Kitchen Boy
Ca. 1620. Oil on canvas. Not on displayA table bears various earthenware vessels, a portable stove, a bronze mortar and two peppers. At its corner, a boy looks out of the painting. A sausage and a rabbit hang from above. The boy and objects are depicted with a naturalist technique that explores the descriptive possibilities of contrasting light and shadows with a particular taste for dark browns and earth tones in general.
This concept of painting was common when Velázquez was beginning, and the present canvas shares several other aspects with his work, as well: some of the vessels resemble those in Velázquez’s still lifes, and the boy is also of a similar type, notwithstanding the obvious difference in quality. These similarities are explained by the fact that López Caro began his career in Seville around the same time as Velázquez, and that makes this a very interesting example of the impact that the latter’s earliest works had on local artists. Various paintings reflect that influence, but unlike the others, this one is signed, which opens the way to greater knowledge of that setting.
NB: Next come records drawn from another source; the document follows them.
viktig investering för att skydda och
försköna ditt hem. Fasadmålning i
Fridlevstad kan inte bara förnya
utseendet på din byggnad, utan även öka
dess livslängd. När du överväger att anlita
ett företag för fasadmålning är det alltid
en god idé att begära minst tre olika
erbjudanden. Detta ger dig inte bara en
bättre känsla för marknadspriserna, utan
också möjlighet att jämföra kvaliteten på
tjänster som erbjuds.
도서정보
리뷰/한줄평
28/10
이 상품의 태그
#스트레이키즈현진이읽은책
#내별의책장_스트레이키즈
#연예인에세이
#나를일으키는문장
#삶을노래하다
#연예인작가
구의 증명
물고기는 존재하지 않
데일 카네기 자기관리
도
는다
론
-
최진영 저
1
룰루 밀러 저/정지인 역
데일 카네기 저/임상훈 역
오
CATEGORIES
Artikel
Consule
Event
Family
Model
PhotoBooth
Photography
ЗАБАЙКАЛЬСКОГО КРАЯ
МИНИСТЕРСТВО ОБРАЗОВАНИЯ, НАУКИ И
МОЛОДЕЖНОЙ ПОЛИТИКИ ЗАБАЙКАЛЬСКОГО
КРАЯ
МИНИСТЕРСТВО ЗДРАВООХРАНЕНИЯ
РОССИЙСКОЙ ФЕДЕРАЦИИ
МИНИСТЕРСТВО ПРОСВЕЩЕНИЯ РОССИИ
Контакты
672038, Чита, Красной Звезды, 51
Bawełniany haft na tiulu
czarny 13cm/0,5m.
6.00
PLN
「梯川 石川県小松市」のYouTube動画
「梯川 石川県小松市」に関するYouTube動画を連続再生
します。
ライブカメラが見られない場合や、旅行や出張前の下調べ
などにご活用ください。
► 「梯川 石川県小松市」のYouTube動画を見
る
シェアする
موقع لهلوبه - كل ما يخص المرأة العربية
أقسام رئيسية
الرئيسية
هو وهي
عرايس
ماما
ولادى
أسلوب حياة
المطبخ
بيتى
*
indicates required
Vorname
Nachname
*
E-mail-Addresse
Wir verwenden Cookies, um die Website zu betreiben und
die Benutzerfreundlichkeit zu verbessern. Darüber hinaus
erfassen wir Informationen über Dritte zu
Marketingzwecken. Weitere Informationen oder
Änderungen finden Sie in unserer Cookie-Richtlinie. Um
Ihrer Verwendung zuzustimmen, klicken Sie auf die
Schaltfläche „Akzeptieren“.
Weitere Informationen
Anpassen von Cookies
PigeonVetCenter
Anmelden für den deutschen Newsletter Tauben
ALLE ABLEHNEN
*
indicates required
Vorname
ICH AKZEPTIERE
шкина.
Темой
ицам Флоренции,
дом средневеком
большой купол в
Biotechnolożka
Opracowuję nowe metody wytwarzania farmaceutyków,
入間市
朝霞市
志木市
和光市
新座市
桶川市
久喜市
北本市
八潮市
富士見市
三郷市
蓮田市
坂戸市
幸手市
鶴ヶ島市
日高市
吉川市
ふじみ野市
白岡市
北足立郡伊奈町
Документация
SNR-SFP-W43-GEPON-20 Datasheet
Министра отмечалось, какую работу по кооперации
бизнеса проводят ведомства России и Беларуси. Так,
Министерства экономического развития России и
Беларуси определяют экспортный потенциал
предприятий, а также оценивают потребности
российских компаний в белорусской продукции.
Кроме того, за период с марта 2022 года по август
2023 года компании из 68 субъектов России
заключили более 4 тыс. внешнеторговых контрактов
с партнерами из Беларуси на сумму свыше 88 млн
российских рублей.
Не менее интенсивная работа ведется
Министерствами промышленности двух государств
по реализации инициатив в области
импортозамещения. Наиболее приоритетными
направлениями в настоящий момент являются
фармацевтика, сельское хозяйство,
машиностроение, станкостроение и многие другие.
From the standpoint of the Museo del Prado, this work offers many things. It is by an artist formerly absent from the museum’s collections; it contributes to an understanding of Velázquez’s impact on his surroundings in Seville, and along with recently acquired works by Loarte and Jerónimo Jacinto Espinosa, it helps to draw attention to a subgenre of Spain’s Siglo de Oro painting -that of still lifes with figures- which have barely been represented in the museum’s collections until now.